Bridging Emacs and Jupyter

There are multiple options available in both the Emacs and Jupyter side. The high level overview shows that communication with the Jupyter kernel happens through ZeroMQ sockets. At this level, the appropriate interface is to use the emacs-jupyter package. Note that, you would further need to forward the ports specified by the relevant kernel.json file. See this cookbook regarding connecting to a remote kernel via ssh.

On the other hand, Jupyter notebook is one more layer of abstraction comprising a server that sits atop the lower-level kernel, and a REST API through which browsers talk to it. So to use it, you just need to expose (forward) only one port. The appropriate interface in this case would be to use EIN though emacs-jupyter might grow to be capable here soon.

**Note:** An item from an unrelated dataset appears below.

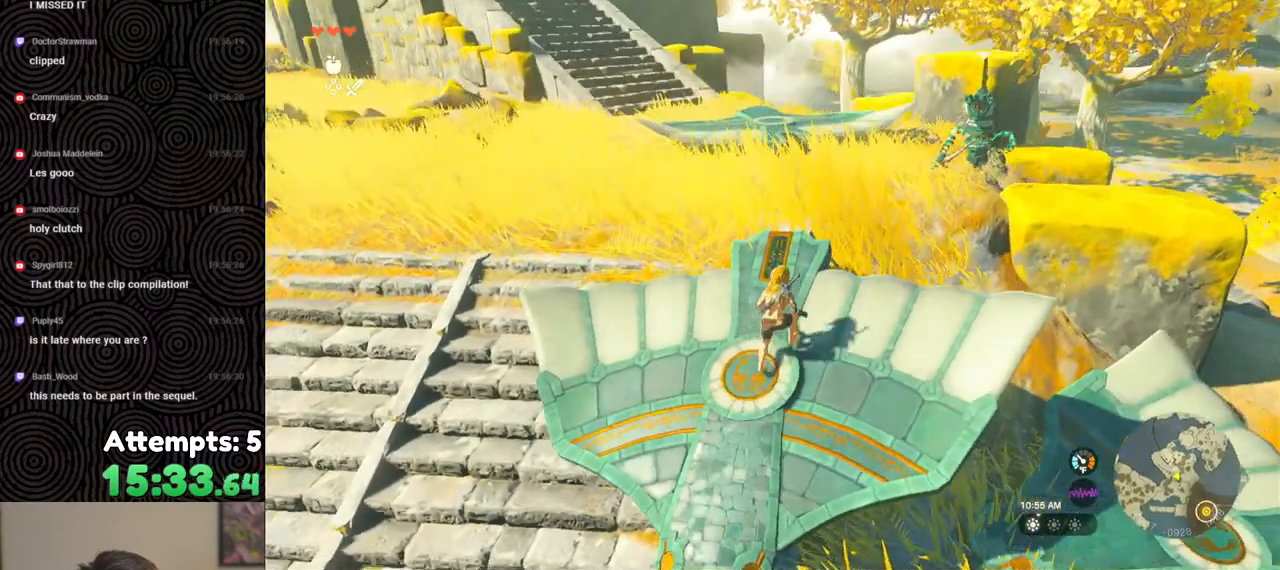
{"buttons": [], "left_stick": "center", "right_stick": "left", "events": [[33, "right_stick", "down-left"], [150, "left_stick", "center"], [167, "right_stick", "left"]]}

I would be amiss not to mention that you might entertain the idea of running Emacs completely on the server side. That might save troubles with port forwarding and such, can potentially be even snappier due to less network latency? Well, my configs are nearly unusable to be used in terminal. Besides, I wouldn't want to miss rich content support (plots mainly). So, that leaves us with the possibility of running graphical Emacs on server side with X Forwarding. I actually tried that too with X2Go (which uses more efficient NX compression). It worked fine, though my using xcape messed with keyboard layout. But local Emacs already works fine for me, so I didn't delve deeper.

As an addendum, even though the container is good for 12 hours, if the front-end is inactive with no running task, it could terminate early. So you might want to keep a tab open and employ it with some sort of busywork.